→ What the task asks: Copy out each line of the data below in which the string "用来创建一个数据库范围内的唯一值" appears.

→ Material provided:
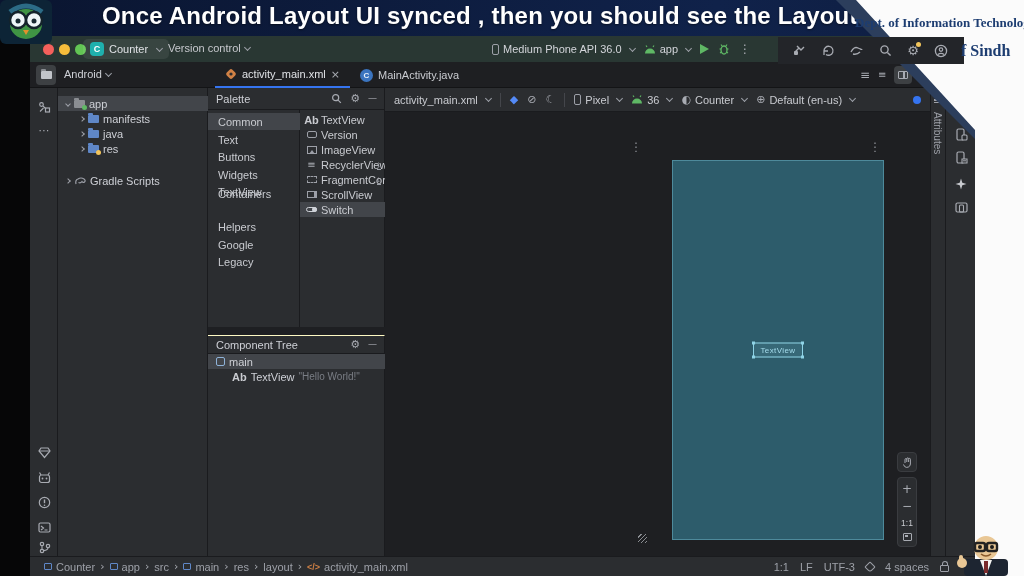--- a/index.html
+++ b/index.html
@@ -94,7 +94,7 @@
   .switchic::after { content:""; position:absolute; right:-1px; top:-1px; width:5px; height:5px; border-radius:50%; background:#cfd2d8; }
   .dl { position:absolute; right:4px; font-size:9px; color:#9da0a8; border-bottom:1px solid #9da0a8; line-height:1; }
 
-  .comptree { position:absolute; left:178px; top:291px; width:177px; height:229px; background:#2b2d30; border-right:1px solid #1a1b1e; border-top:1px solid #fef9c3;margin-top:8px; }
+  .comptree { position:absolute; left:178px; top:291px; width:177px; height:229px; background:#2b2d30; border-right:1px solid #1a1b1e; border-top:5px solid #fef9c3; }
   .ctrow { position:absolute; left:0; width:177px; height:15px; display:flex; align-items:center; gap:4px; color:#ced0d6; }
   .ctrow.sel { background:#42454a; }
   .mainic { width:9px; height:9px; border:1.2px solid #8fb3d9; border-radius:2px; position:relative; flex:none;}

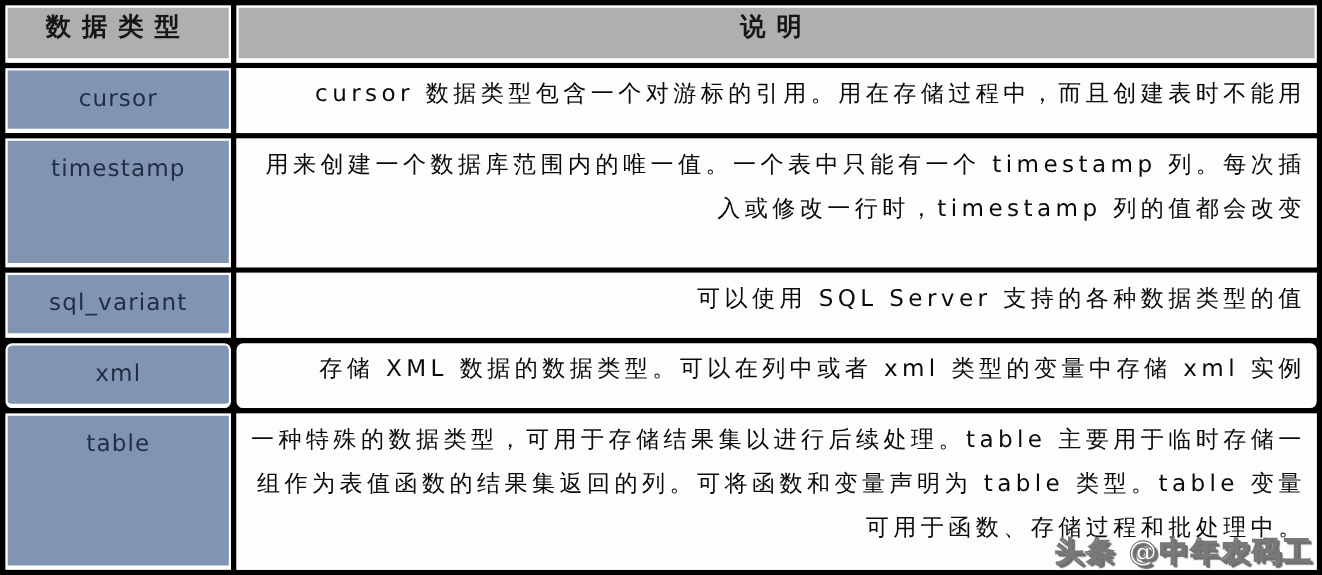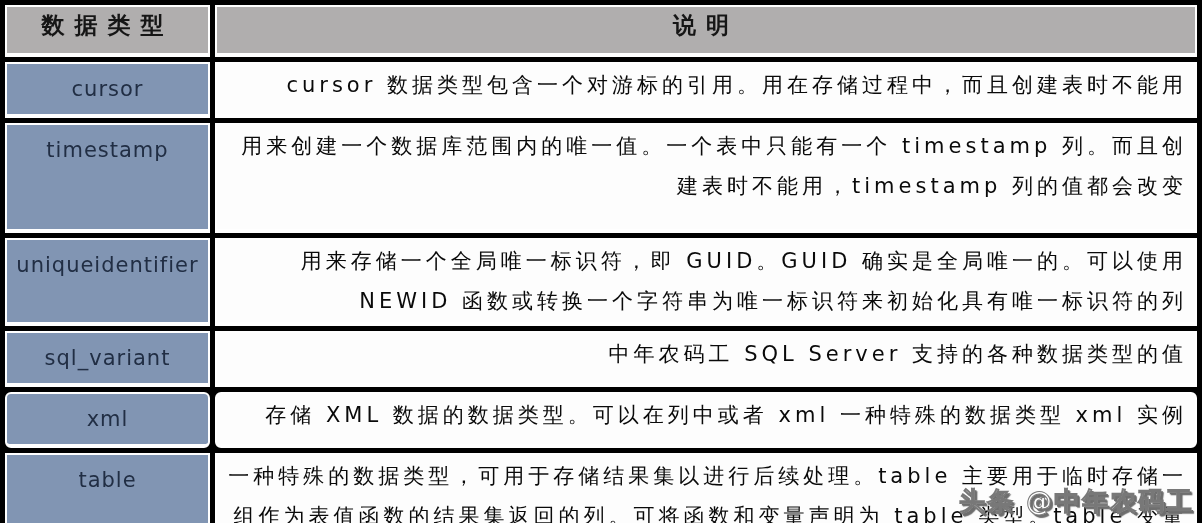--- a/index.html
+++ b/index.html
@@ -107,7 +107,7 @@
       </tr>
       <tr class="rh-r1">
         <td class="tcell">timestamp</td>
-        <td class="dcell">用来创建一个数据库范围内的唯一值。一个表中只能有一个 timestamp 列。而且创建表时不能用，timestamp 列的值都会改变</td>
+        <td class="dcell">用来创建一个数据库范围内的唯一值。一个表中只能有一个 timestamp 列。每次插入或修改一行时，timestamp 列的值都会改变</td>
       </tr>
       <tr class="rh-r2">
         <td class="tcell">uniqueidentifier</td>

→ Task response:
-        <td class="dcell">用来创建一个数据库范围内的唯一值。一个表中只能有一个 timestamp 列。而且创建表时不能用，timestamp 列的值都会改变</td>
+        <td class="dcell">用来创建一个数据库范围内的唯一值。一个表中只能有一个 timestamp 列。每次插入或修改一行时，timestamp 列的值都会改变</td>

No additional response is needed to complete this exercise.